• ACTION ITEM
Copy the data below exactly, but not the pictures it contains.

[[ SOURCE MATERIAL, beginning ]]

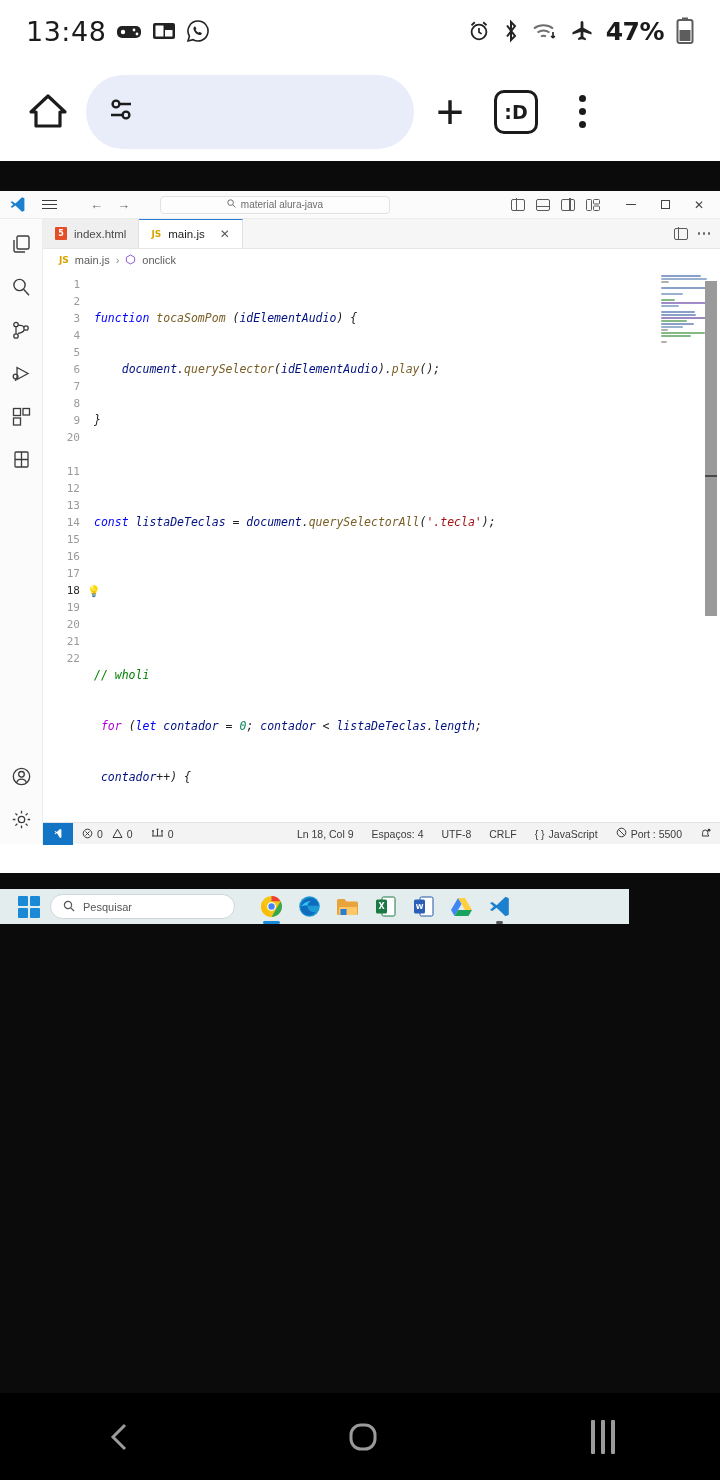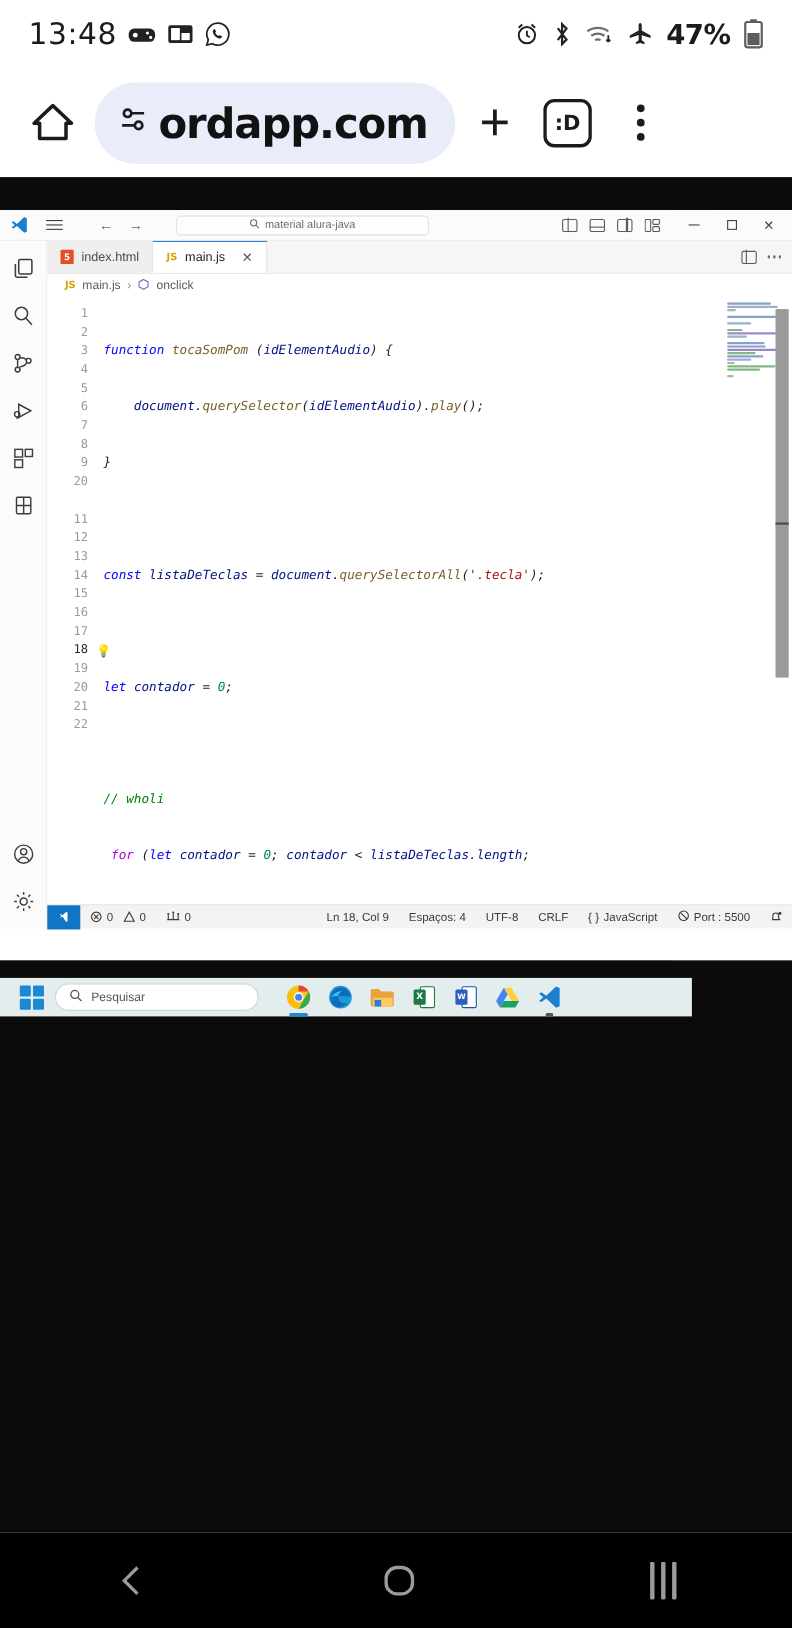--- a/index.html
+++ b/index.html
@@ -249,21 +249,20 @@
     </div>
     <div class="omnibox">
       <span>
         <svg width="34" height="34" viewBox="0 0 34 34">
             <circle cx="12" cy="11" r="3.4" fill="none" stroke="#1b1b1b" stroke-width="2.4"></circle>
             <path d="M16 11h11" stroke="#1b1b1b" stroke-width="2.4"></path>
             <path d="M7 22h11" stroke="#1b1b1b" stroke-width="2.4"></path>
             <circle cx="22" cy="22" r="3.4" fill="none" stroke="#1b1b1b" stroke-width="2.4"></circle>
           </svg>
       </span>
-      <span class="omnibox-url">ordapp.com</span>
     </div>
     <div class="tb-btn">
       <span class="plus-btn">+</span>
     </div>
     <div class="tb-btn">
       <span class="tabcount">:D</span>
     </div>
     <div class="tb-btn">
       <span class="kebab">
           <i></i>
@@ -468,21 +467,20 @@
             <div class="lnrow">22</div>
           </div>
 
           <div class="codelines">
             <div class="cl"><span class="kw">function</span> <span class="fn">tocaSomPom</span> (<span class="vr">idElementAudio</span>) {</div>
             <div class="cl">    <span class="vr">document</span>.<span class="fn">querySelector</span>(<span class="vr">idElementAudio</span>).<span class="fn">play</span>();</div>
             <div class="cl">}</div>
             <div class="cl"></div>
             <div class="cl"><span class="kw">const</span> <span class="vr">listaDeTeclas</span> = <span class="vr">document</span>.<span class="fn">querySelectorAll</span>(<span class="str">'.tecla'</span>);</div>
             <div class="cl"></div>
-            <div class="cl"><span class="kw">let</span> <span class="vr">contador</span> = <span class="num">0</span>;</div>
             <div class="cl"></div>
             <div class="cl"><span class="cmt">// wholi</span></div>
             <div class="cl"> <span class="kw2">for</span> (<span class="kw">let</span> <span class="vr">contador</span> = <span class="num">0</span>; <span class="vr">contador</span> &lt; <span class="vr">listaDeTeclas</span>.<span class="vr">length</span>;</div>
             <div class="cl wrapline"> <span class="vr">contador</span>++) {</div>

[[ SOURCE MATERIAL, end ]]

• SOLUTION FOR THIS EXERCISE
--- a/index.html
+++ b/index.html
@@ -249,21 +249,20 @@
     </div>
     <div class="omnibox">
       <span>
         <svg width="34" height="34" viewBox="0 0 34 34">
             <circle cx="12" cy="11" r="3.4" fill="none" stroke="#1b1b1b" stroke-width="2.4"></circle>
             <path d="M16 11h11" stroke="#1b1b1b" stroke-width="2.4"></path>
             <path d="M7 22h11" stroke="#1b1b1b" stroke-width="2.4"></path>
             <circle cx="22" cy="22" r="3.4" fill="none" stroke="#1b1b1b" stroke-width="2.4"></circle>
           </svg>
       </span>
-      <span class="omnibox-url">ordapp.com</span>
     </div>
     <div class="tb-btn">
       <span class="plus-btn">+</span>
     </div>
     <div class="tb-btn">
       <span class="tabcount">:D</span>
     </div>
     <div class="tb-btn">
       <span class="kebab">
           <i></i>
@@ -468,21 +467,20 @@
             <div class="lnrow">22</div>
           </div>
 
           <div class="codelines">
             <div class="cl"><span class="kw">function</span> <span class="fn">tocaSomPom</span> (<span class="vr">idElementAudio</span>) {</div>
             <div class="cl">    <span class="vr">document</span>.<span class="fn">querySelector</span>(<span class="vr">idElementAudio</span>).<span class="fn">play</span>();</div>
             <div class="cl">}</div>
             <div class="cl"></div>
             <div class="cl"><span class="kw">const</span> <span class="vr">listaDeTeclas</span> = <span class="vr">document</span>.<span class="fn">querySelectorAll</span>(<span class="str">'.tecla'</span>);</div>
             <div class="cl"></div>
-            <div class="cl"><span class="kw">let</span> <span class="vr">contador</span> = <span class="num">0</span>;</div>
             <div class="cl"></div>
             <div class="cl"><span class="cmt">// wholi</span></div>
             <div class="cl"> <span class="kw2">for</span> (<span class="kw">let</span> <span class="vr">contador</span> = <span class="num">0</span>; <span class="vr">contador</span> &lt; <span class="vr">listaDeTeclas</span>.<span class="vr">length</span>;</div>
             <div class="cl wrapline"> <span class="vr">contador</span>++) {</div>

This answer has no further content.